FAREED HAQUE Return to the Joyous Lake ****

01. Joyous Lake (Martino), 02. Song Bird, 03. M’wandishi (Dennard), 04. Mardi Gras (Martino), 05. Pyramidal Vision (Delmar Brown), 06. Line Games (Martino)

Fareed Haque - g, Alex Austin - bg, Greg Fundis - dr, Kevin Kozol - keyb

Special Guests:
Richard Christian - tabla, Tamir Hargana - mongolian throat singing, Eric Hines - perc, Hitesh Master - hindustani voc, Tammy McCann - voc

rec. 01/2022
Wahdude Music WDM 001

Wer sich in der Historie des Jazzrock ein wenig auskennt, der/die kann am Titel dieses Albums ablesen, wohin die Reise wohl gehen wird.
Der Untertitel, an den unteren Rand des Albumcovers gerutscht, belegt die Vermutung: „Dedicated to the Memory and Legacy of Pat Martino (1944-2021)“.
Dem Großmeister der Jazzgitarre war die Verehrung durch Fareed Haque, 63, (Vater aus Pakistan, Mutter aus Chile), nicht unbekannt. Er wusste von dem geplanten Remake, diskutierte darüber - hat die Fertigstellung aber nicht mehr erlebt.
Der Verehrer ist, zumindest aus einer europäischen Wahrnehmung, in den letzten Jahren aus dem Fokus geraten.
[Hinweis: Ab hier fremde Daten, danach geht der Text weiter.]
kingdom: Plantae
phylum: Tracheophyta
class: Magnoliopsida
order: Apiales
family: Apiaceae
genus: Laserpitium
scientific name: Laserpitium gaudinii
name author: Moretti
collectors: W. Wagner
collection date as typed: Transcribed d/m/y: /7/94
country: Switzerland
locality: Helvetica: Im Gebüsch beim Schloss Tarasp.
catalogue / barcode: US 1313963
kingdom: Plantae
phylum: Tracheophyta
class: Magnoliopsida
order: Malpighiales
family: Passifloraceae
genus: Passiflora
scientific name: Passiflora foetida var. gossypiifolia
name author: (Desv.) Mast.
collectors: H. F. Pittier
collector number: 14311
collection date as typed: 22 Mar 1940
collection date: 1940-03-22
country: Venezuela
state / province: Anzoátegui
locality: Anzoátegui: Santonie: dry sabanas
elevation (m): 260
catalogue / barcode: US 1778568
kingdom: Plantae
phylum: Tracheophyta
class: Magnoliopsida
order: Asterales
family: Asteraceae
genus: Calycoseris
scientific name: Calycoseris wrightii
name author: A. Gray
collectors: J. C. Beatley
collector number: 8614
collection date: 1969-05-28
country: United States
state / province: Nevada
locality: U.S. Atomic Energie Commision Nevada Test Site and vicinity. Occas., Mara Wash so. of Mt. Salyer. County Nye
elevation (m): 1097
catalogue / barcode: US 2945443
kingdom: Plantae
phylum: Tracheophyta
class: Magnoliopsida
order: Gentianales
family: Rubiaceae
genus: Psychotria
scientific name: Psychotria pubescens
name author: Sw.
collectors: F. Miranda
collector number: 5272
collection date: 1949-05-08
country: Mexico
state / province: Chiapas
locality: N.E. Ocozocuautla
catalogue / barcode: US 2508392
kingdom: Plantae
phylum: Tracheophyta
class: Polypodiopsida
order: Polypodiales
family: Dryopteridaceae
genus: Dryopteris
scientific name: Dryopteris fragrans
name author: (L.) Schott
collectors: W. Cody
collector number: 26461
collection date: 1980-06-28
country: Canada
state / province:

Was nicht Inaktivität bedeutet; wie es der Zufall will, taucht er just in dieser Woche im blog von Joel Harrison auf - neben Dan Lippel als Interpret von „Winter Solstice“, einer neuen „klassischen“ Harrison-Komposition für zwei akustische Gitarren.
Es zeigt ihn in einer Spielhaltung, mit der er bei Pat Martino gar nichts anfangen kann, die er aber an der Seite von Nigel Kennedy, in der Interpretation von Villa-Lobos oder als Lehrer an der Northern Illiniois University gezeigt hat.
„My muscial life and career“, sagt er in einem Video-Interview mit Joel Harrison, „has been sort all over the place“.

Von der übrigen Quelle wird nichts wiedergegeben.